Lapa to jest gość z dużym sercem i wolą walki i mimo zmarnowanej setki nie złoszczę się na niego(wygraliśmy!). Gdyby strzelił wcześniej albo uniósł głowę i sprawdził gdzie może oddać strzał, to końcowy wynik bylby inny. Na całe szczęście są to braki, które może nadrobić i być może w przyszłośći nie popełni takiego błędu.
Duet Suso&Bonaventura zapewnił nam w tym sezonie wiele punktów. Zastanawia mnie jedna rzecz. Czy Wam też się wydaje, że sytuacja, po której padła druga bramka była ćwiczona na treningach? To jest taka druga, prawie identyczna bramka. Pierwsza padła przeciwko Juve w finale Superpucharu. Jedyną różnicą jest część ciała, którą Bona zdobył gola.
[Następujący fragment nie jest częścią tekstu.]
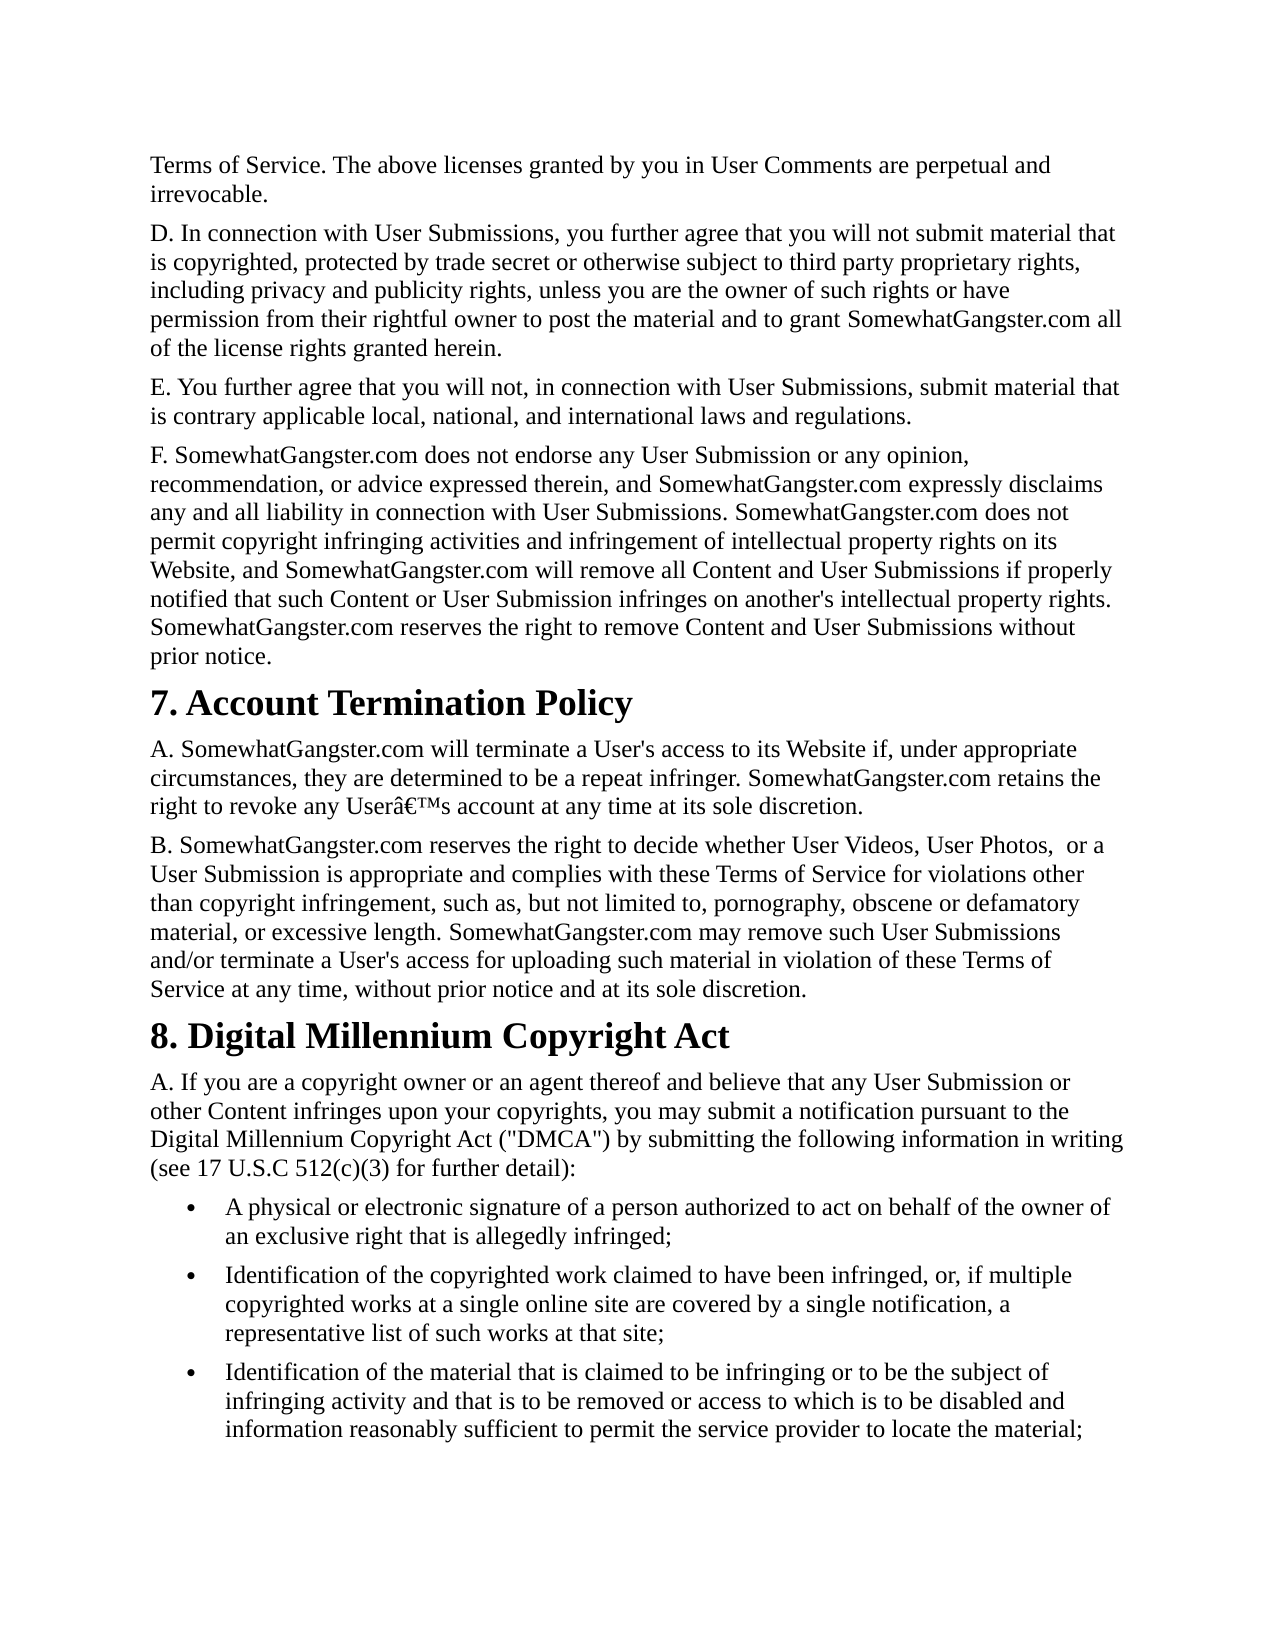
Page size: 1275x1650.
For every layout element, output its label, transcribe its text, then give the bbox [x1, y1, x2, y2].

text 7. Account Termination Policy [150, 680, 1125, 723]
list Identification of the copyrighted work claimed to have been infringed, or, if multiple copyrighted works at a single online site are covered by a single notification, a representative list of such works at that site; [187, 1260, 1125, 1347]
list A physical or electronic signature of a person authorized to act on behalf of the owner of an exclusive right that is allegedly infringed; [187, 1192, 1125, 1250]
text A. If you are a copyright owner or an agent thereof and believe that any User Submission or other Content infringes upon your copyrights, you may submit a notification pursuant to the Digital Millennium Copyright Act ("DMCA") by submitting the following information in writing (see 17 U.S.C 512(c)(3) for further detail): [150, 1067, 1125, 1182]
text Terms of Service. The above licenses granted by you in User Comments are perpetual and irrevocable. [150, 150, 1125, 207]
text 8. Digital Millennium Copyright Act [150, 1013, 1125, 1057]
list Identification of the material that is claimed to be infringing or to be the subject of infringing activity and that is to be removed or access to which is to be disabled and information reasonably sufficient to permit the service provider to locate the material; [187, 1357, 1125, 1443]
text F. SomewhatGangster.com does not endorse any User Submission or any opinion, recommendation, or advice expressed therein, and SomewhatGangster.com expressly disclaims any and all liability in connection with User Submissions. SomewhatGangster.com does not permit copyright infringing activities and infringement of intellectual property rights on its Website, and SomewhatGangster.com will remove all Content and User Submissions if properly notified that such Content or User Submission infringes on another's intellectual property rights. SomewhatGangster.com reserves the right to remove Content and User Submissions without prior notice. [150, 440, 1125, 670]
text B. SomewhatGangster.com reserves the right to decide whether User Videos, User Photos, or a User Submission is appropriate and complies with these Terms of Service for violations other than copyright infringement, such as, but not limited to, pornography, obscene or defamatory material, or excessive length. SomewhatGangster.com may remove such User Submissions and/or terminate a User's access for uploading such material in violation of these Terms of Service at any time, without prior notice and at its sole discretion. [150, 831, 1125, 1003]
text E. You further agree that you will not, in connection with User Submissions, submit material that is contrary applicable local, national, and international laws and regulations. [150, 372, 1125, 429]
text D. In connection with User Submissions, you further agree that you will not submit material that is copyrighted, protected by trade secret or otherwise subject to third party proprietary rights, including privacy and publicity rights, unless you are the owner of such rights or have permission from their rightful owner to post the material and to grant SomewhatGangster.com all of the license rights granted herein. [150, 218, 1125, 362]
text A. SomewhatGangster.com will terminate a User's access to its Website if, under appropriate circumstances, they are determined to be a repeat infringer. SomewhatGangster.com retains the right to revoke any Userâ€™s account at any time at its sole discretion. [150, 734, 1125, 820]
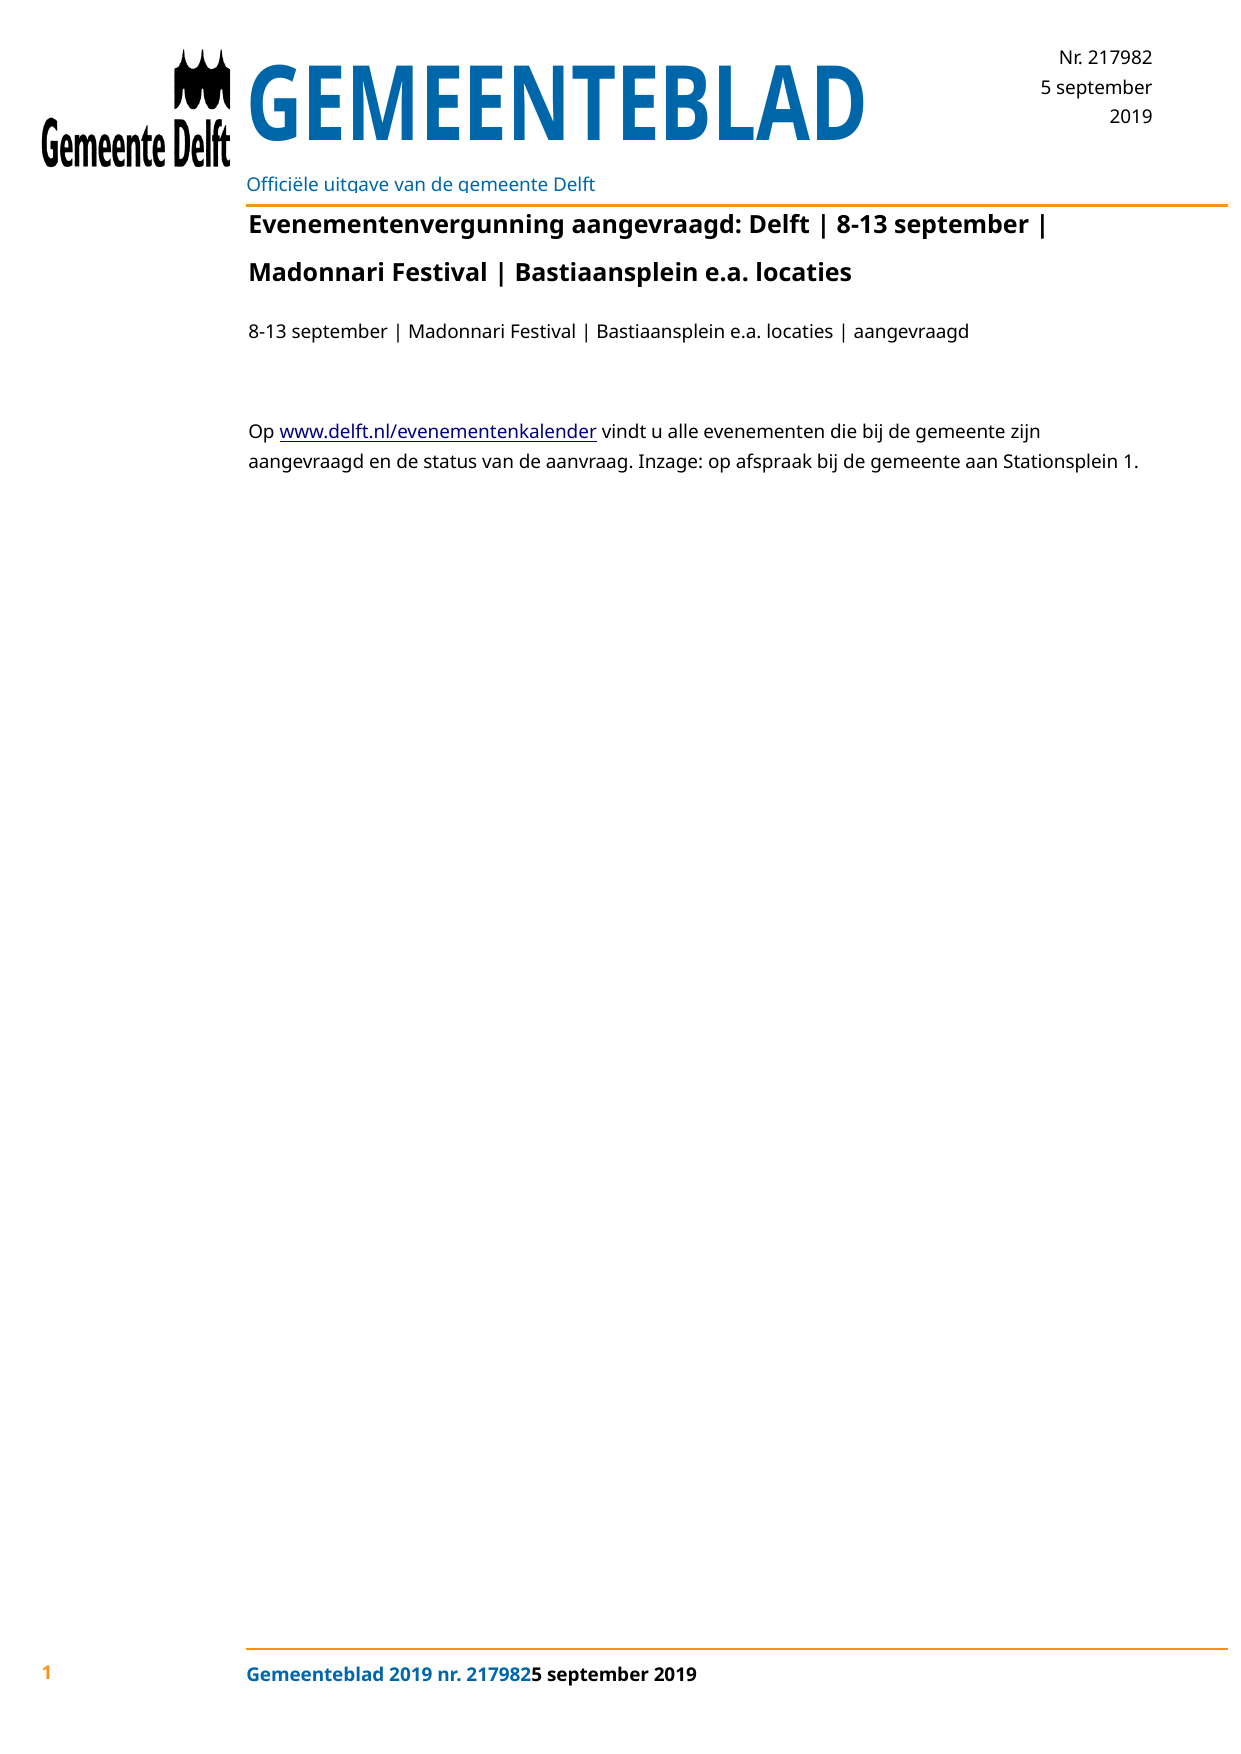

Jeśli to prawda, to czekam na więcej takich akcji.
In Plus także Gomez, który mimo tego, że biega jak paralityk wygląda solidnie i kto wie, może to on w przyszłości będzie tworzył duet z Romagnolim.
Pozostało nam tylko poprawić Torino w poniedziałek.
Forza Milan!
Chyba całą drużynę można pochwalić za to, że po przerwie powalczyliśmy, szkoda że Lapa nie strzelił ale tak bywa.
W drugiej połowie dość niespodziewanie Milan pokazał, że będąc pod ścianą może odwrócić losy meczu o 180 stopni. Bonaventura razem z Suso w 4 minuty rozbili ekipę Torino. Cieszy fakt, iż nie spoczęliśmy na remisie, ale walczyliśmy o zwycięstwo.
Wróciliśmy z dalekiej podróży. Na pochwały zasługują: Donnarumma, Gomez, Kucka, Bonaventura, Suso. W ćwierćfinale zmierzymy się z Juventusem. Można postawić tezę, że wygrany tego meczu będzie triumfował w całych rozgrywkach Coppa Italia.
Nie przesadzasz trochę? Milan nie jest takim potentatem żeby na luzie odprawić Violę, Romę czy Niter.